» Quoted passage:
**********

A visitor for a few minutes….. a white spotted Sawyer Beetle native to the forests of British Columbia. A similar looking invasive species the Asian long horned beetle is from China and is a danger to the forests here.
Berry hands after a day of picking.
A woven wall of blueberry bushes!
And after all the picking….. time to put them in the freezer.
A plastic sluice box and a big fan is the trick to blowing away the collected debris in the berry pail.
Stalking the good life!
In his book “Stalking the good life, my love affair with nature”, author Euell Gibbons (1971) expresses his passion for collecting wild edibles and being in the natural world. He continued to write more books prefaced with the word “stalking”, all having to do with searching for plants and wild places, in addition to educating children about nature. Unfortunately, perusing the printing dates it appears the book was not published beyond 1971.
Could this tell us something? Something like, maybe the popularity of the “good life” isn’t about getting outside and enjoying nature and fresh air now a days. Maybe with each generation the feeling of a day spent outdoors gets slowly eroded from the memory until the stream of thought carves a whole new path and like an old oxbow in a river becomes unrecognizable and forgotten. This brings me to a startling memory of a college student, who literally appeared having never seen the light of day, telling the sociology professor “there is no value in nature.” Why? The conclusion. It’s a waste of time, and money cannot be made walking through the woods.
The “good life” is different for every one. Some people strive for the mansion with granite and porcelain, the infinity pool overlooking the golf course, all neatly tied with bow and ribbon in a gated community with consumerism blowing out the open window. Other people find the “good life” in simpler ways. They venture outside into nature with their mansion neatly packed on their back or under a boat hatch- all 5lb. of it!
Everyone has different ideas of the “good life” but the fact is we only have one earth to enjoy it on. Our lives can get so consumed with things and with wanting, we get washed off our feet in a flood of consumerism and taken with the current fighting for a way out.
Lets just forget about this for a moment!!!
Here are some “good life” moments!!
Vancouver Island Cougars
I was hoping it wasn’t going to be a summer of encountering cougars when in late spring driving down a logging road as evening darkness approached, I saw one. The long stretch of tunnel road carved out by the width and height of logging trucks and now growing in from disuse gave a distant view of a brown shape in the distance. Immediately, I tried to logically think what it was. Deer, no wrong shape. Wolf, no didn’t seem right. Cougar, yes… Immediately I slowed my truck almost to a stop ( regarding truck: not the logging truck!! ) , glued my eyes to where the animal had moved into the bush and crawled the truck the next quarter mile. At the exact spot I turned the engine off, looked over a two foot embankment into scrubby stream foliage and instantly locked eyes with a cougar ten feet away.

**********

» What the task requires: In the passage on the good life, which country is the Asian long horned beetle from? Please answer briefly. The rows that follow come from a different source than the passage on the good life.

» Information supplied:

**********

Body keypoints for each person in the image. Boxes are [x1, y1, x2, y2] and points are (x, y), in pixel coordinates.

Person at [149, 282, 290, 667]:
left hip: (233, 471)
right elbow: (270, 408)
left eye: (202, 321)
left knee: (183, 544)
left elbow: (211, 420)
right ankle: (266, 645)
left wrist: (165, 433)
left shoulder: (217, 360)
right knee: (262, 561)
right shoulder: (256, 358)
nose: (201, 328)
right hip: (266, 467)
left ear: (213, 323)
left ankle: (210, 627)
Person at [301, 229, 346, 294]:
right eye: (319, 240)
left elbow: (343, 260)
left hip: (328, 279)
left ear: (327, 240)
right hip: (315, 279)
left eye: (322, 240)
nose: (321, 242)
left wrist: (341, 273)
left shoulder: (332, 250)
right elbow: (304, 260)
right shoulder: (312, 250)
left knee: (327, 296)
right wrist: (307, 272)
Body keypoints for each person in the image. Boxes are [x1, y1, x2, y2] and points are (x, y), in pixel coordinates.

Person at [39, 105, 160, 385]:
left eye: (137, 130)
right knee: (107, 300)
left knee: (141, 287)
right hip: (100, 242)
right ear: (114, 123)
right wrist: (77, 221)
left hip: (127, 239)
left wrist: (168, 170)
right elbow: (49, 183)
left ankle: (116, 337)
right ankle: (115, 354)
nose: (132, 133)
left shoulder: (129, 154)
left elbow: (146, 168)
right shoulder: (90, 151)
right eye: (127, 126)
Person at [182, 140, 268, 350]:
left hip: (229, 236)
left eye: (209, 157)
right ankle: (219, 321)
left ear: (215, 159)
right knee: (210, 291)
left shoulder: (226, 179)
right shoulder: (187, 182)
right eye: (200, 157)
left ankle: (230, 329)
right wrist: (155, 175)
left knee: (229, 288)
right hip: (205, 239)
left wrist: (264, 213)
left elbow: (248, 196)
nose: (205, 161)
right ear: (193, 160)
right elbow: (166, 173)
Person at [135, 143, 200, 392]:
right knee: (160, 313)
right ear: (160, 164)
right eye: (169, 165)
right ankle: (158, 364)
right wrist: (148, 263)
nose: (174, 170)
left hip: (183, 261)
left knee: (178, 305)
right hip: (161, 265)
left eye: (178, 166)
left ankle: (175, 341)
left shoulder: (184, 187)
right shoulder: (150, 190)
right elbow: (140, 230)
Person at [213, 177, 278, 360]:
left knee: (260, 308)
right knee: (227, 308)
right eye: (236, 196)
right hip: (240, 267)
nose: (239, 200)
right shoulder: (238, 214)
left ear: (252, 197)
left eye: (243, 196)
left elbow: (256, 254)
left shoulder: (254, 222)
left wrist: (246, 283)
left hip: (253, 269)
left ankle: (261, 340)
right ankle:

**********

» Result of the exercise: China.